As the day began, everybody gathered at the cockpit table where Geoff gave Mum, Tanya and I a briefing on what we were going to do today. Our tasks included practicing reefing ( which is making the sail smaller in case of big winds ) putting the sail up and down, and, most notably….a night sail.
We disembarked from the bouy at nine o’clock, where only five minutes from leaving the mooring bouy, we practiced reefing and putting the sails up and down. Today there was not enough wind to sail, but it was still a beautiful day in the Gocek gulf.
Although there was no wind, we motorsailed to the next bay, where, once again, we picked up a mooring bouy. I parked it up, while Tanya caught the bouy and mum tied the boat up on the bouy. At the beach, I built a den in the trees at the shoreline, which I hope next time I go to the bay, will still be there!
Tanya and mum went off paddle boarding, which is another achievement that Tanya can cross off her bucket list of things she wants to try and do. And to be fair she did do really well especially as Yasica adasi is normally really bumpy with the wash from passing rocks. The current was quite strong too so ( with mum shepherding ) Tanya really had to work hard to come through the tide to get back to the boat! Speaking of “Sheperding”, Asena impressed again, as she normally does when someone sees it for the first time, with her white German Shepard swimming dog rescues!
If anyone falls from a paddle board and creates a splash, Asena is off! She dives from the platform of the boat and swims to whoever has come off, she picks up the eboard leash in her mouth and tows the board and passenger back to the boat! Even if they don’t want to go that way!!
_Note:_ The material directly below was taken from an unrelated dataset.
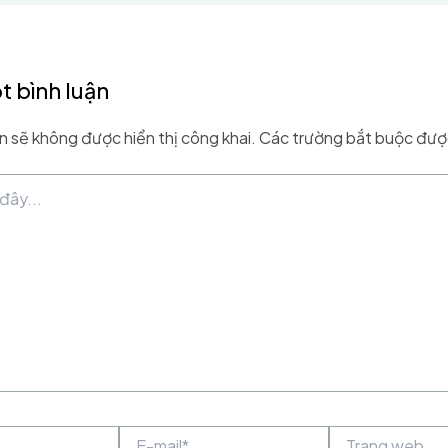
t bình luận
n sẽ không được hiển thị công khai.
Các trường bắt buộc đư
E-
Trang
For two hours, we relaxed and rested preparing ourselves for the four hour trip from this bay, back to the marina in Fethiye.
We then left at exactly six o’clock, where we guided ourselves through the islands and an amazing sunset and into the wide and vast sea. We used our navigational charts and our pilot book to plot out our route, which would take four hours. On route, there was a small but uncomfortable swell, which rocked the boat side to side, causing quite a stir downstairs, and also making the dogs very nervous!
This was my first ever night sail and was actually really exciting. The ships compasses weren’t illuminating and need re swinging as they are out, so mum and Geoff navigated from their plan using hand bearing compasses, mums training for her day skipper so night navigation is important.
When we reached the marina, it was half past nine, so we had sailed quicker then we thought we would, and ultimately the night sail was successful.